FP8 mode (key_quant_bits=8): head_dim bytes (1 byte per element, no overhead).
TQ mode
- MSE indices: ceil(head_dim * key_mse_bits / 8) bytes
- vec_norm: 2 bytes (float16)
mse_bits property
MSE quantizer bit-width (determines centroid count: 2^mse_bits).
For MSE key modes, equals key_quant_bits. For FP8 key mode, falls back to value_quant_bits (centroids are still needed for continuation-prefill dequant and decode kernel params).
slot_size property
Total packed bytes per head per position (key + value combined).

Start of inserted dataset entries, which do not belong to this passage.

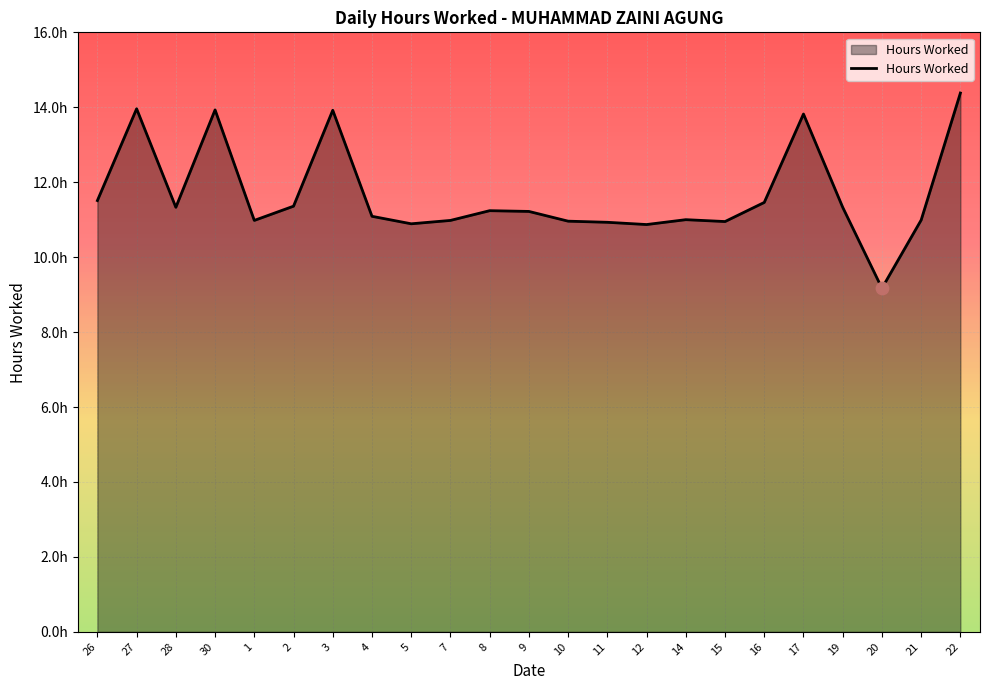

What is the change in value from 27 to 2?

-2.6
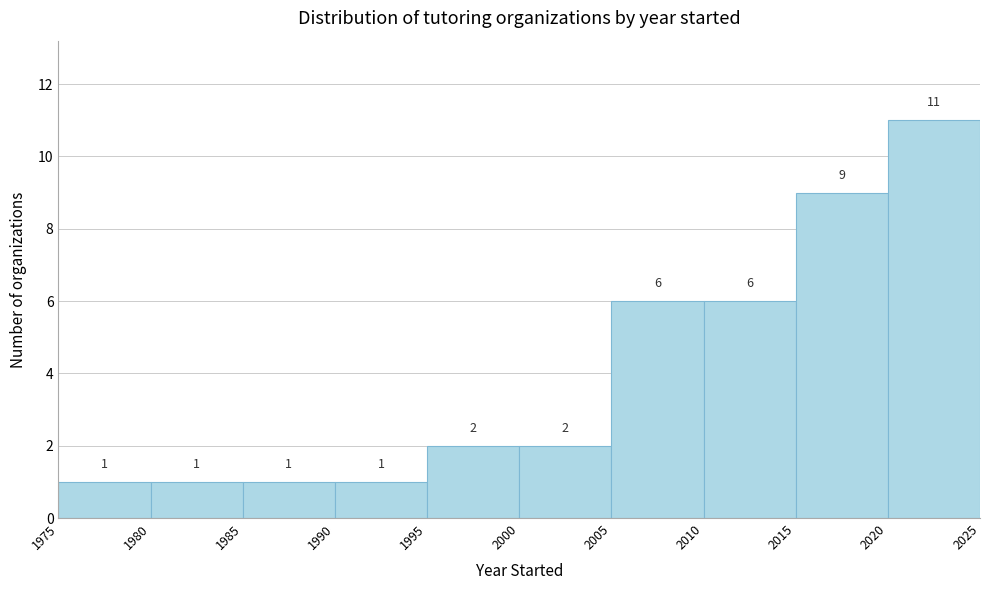

Which range on the x-axis has the tallest bar?

2020 to 2025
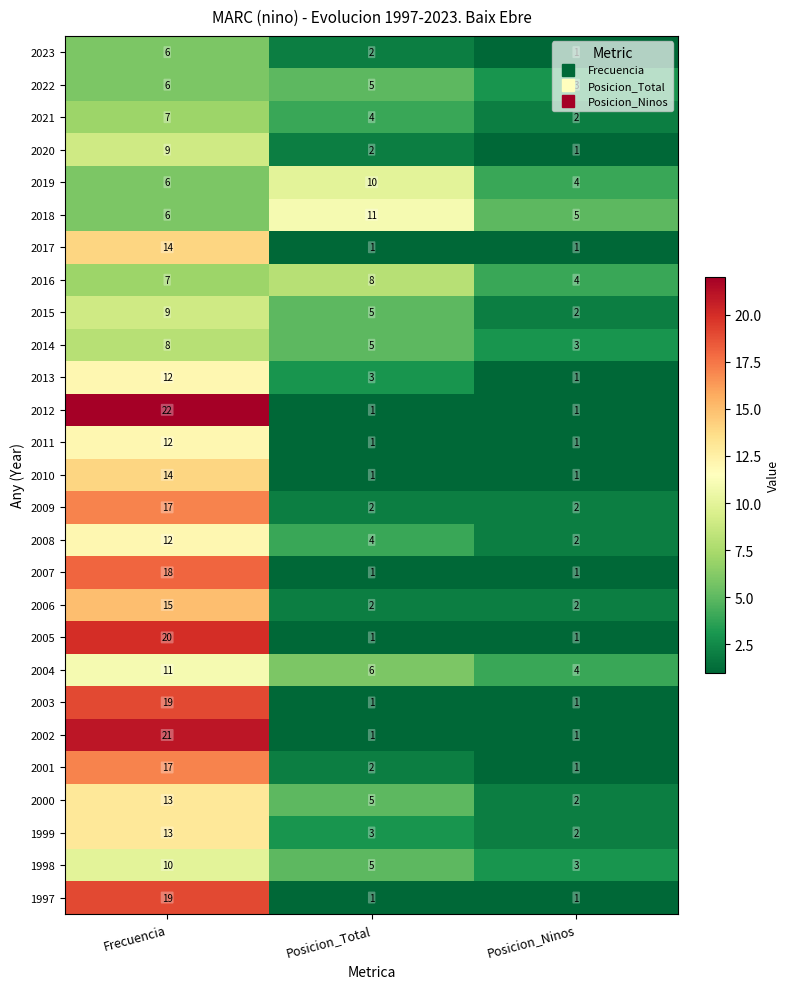

Is it true that 2016 equals 7 at Frecuencia?

True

Layout: [key_packed | value_packed]
slot_size_aligned property
Slot size rounded up to next even number.
Even-number is required so effective_head_size = slot_size_aligned // 2 is integral.
value_packed_size property
Packed bytes for a single VALUE vector.
Uniform quantization: ceil(head_dim * bits / 8) + 4 bytes (scale + zero fp16).

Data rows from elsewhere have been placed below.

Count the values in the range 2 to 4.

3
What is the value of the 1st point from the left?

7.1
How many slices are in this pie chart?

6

from_cache_dtype staticmethod
Create config from a named preset.
Valid presets: turboquant_k8v4, turboquant_4bit_nc, etc.
Source code in vllm/model_executor/layers/quantization/turboquant/config.py
| @staticmethod
def from_cache_dtype(cache_dtype: str, head_dim: int) -> "TurboQuantConfig":
"""Create config from a named preset.
Valid presets: turboquant_k8v4, turboquant_4bit_nc, etc.
"""
if cache_dtype not in TQ_PRESETS:
valid = ", ".join(TQ_PRESETS.keys())
raise ValueError(
f"Unknown TurboQuant cache dtype: {cache_dtype!r}. "
f"Valid presets: {valid}"
)
preset = TQ_PRESETS[cache_dtype]
return TurboQuantConfig(
head_dim=head_dim,
key_quant_bits=preset["key_quant_bits"],
value_quant_bits=preset["value_quant_bits"],
norm_correction=preset["norm_correction"],
)
|
get_boundary_skip_layers staticmethod
get_boundary_skip_layers(
num_layers: int, n: int = 2
) -> list[str]
Get layer indices to skip TQ compression (boundary protection).

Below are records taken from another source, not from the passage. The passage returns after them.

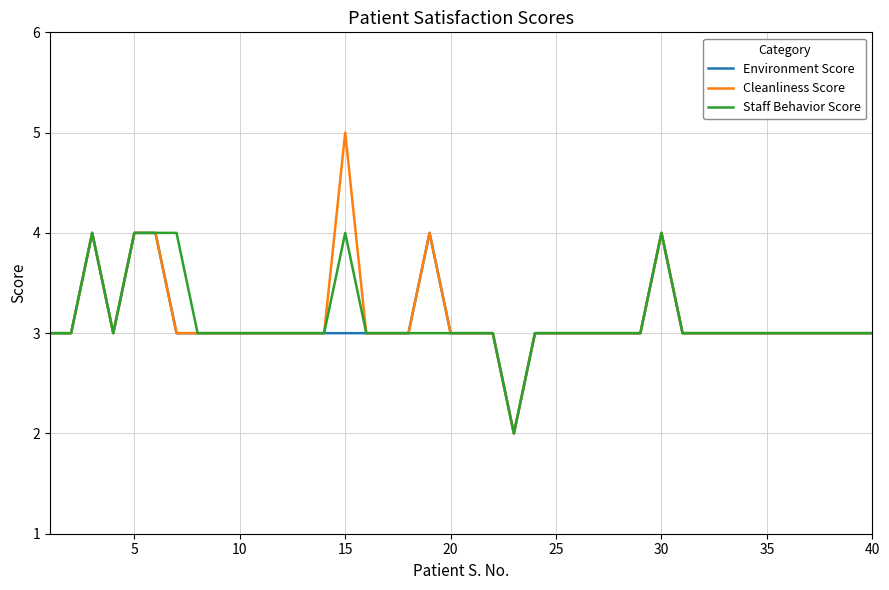

Which series has the largest range (max minus min)?

Cleanliness Score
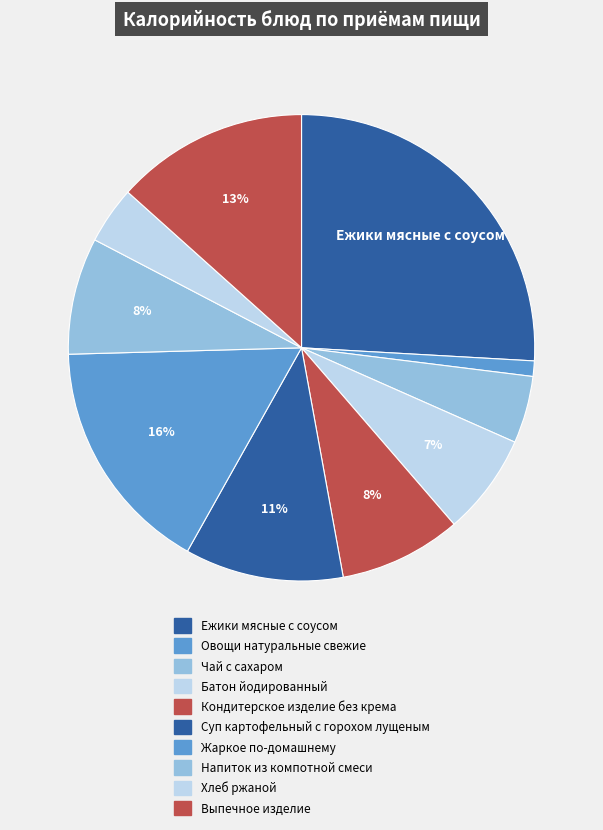

What is the total percentage of Батон йодированный and Выпечное изделие?

20.4%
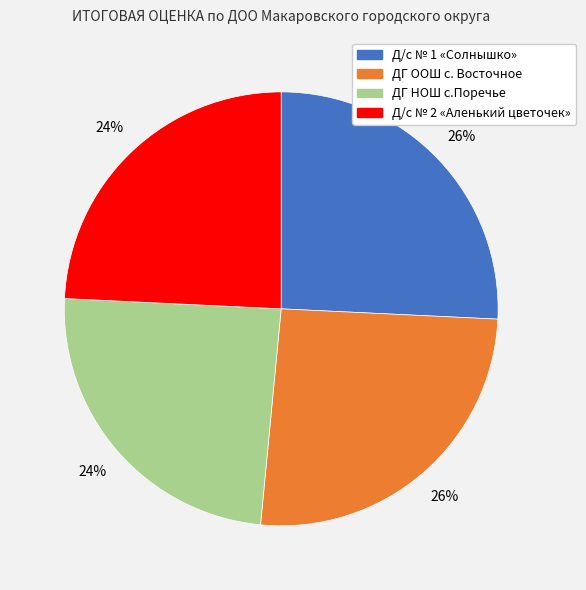

How many slices are in this pie chart?

4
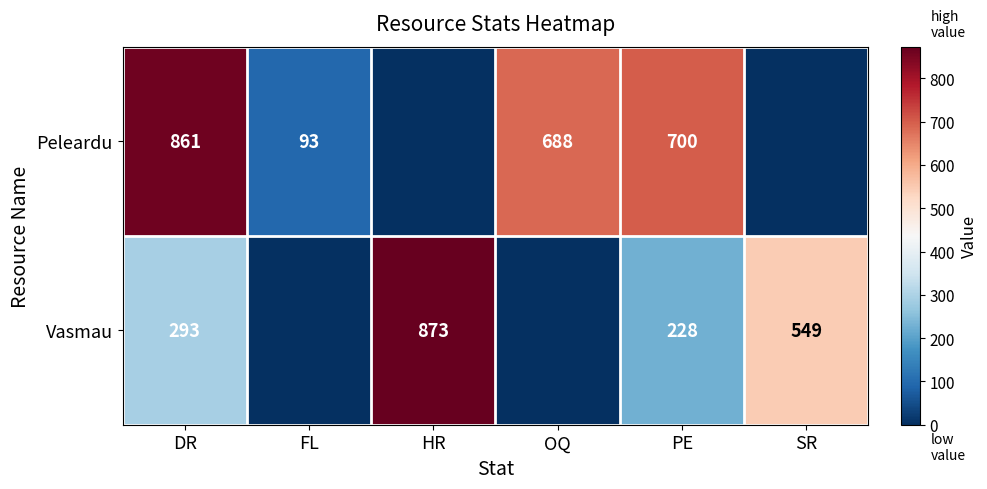

At how many categories does at least one series exceed 68?

6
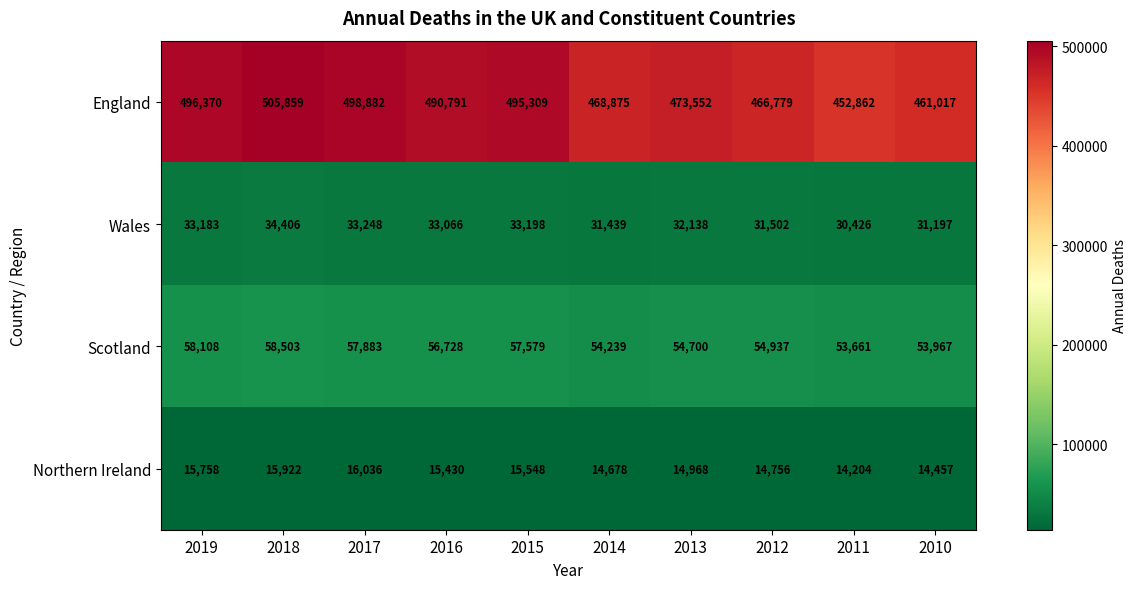

What is the difference between the maximum and second lowest values in the Scotland series?

4536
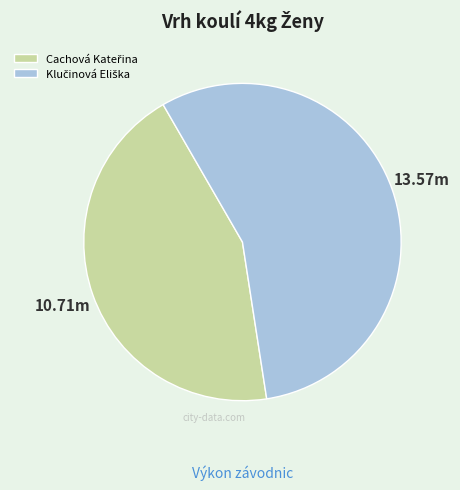

Does any single category account for the majority?

Yes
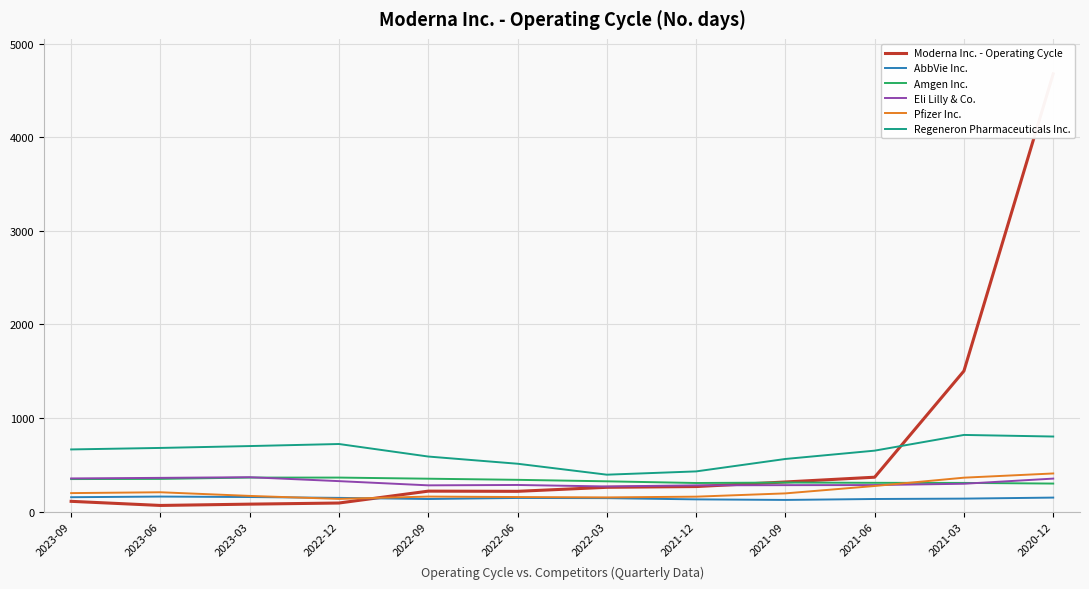

How many lines are shown in the chart?

6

Returns first N and last N layer indices as strings, suitable for kv_cache_dtype_skip_layers.
Source code in vllm/model_executor/layers/quantization/turboquant/config.py
| @staticmethod
def get_boundary_skip_layers(num_layers: int, n: int = 2) -> list[str]:
"""Get layer indices to skip TQ compression (boundary protection).
Returns first N and last N layer indices as strings, suitable for
kv_cache_dtype_skip_layers.
"""
if n <= 0 or num_layers <= 0:
return []
n = min(n, num_layers // 2) # don't skip more than half
first = list(range(n))
last = list(range(num_layers - n, num_layers))
# Deduplicate (if num_layers <= 2*n)
indices = sorted(set(first + last))
return [str(i) for i in indices]
|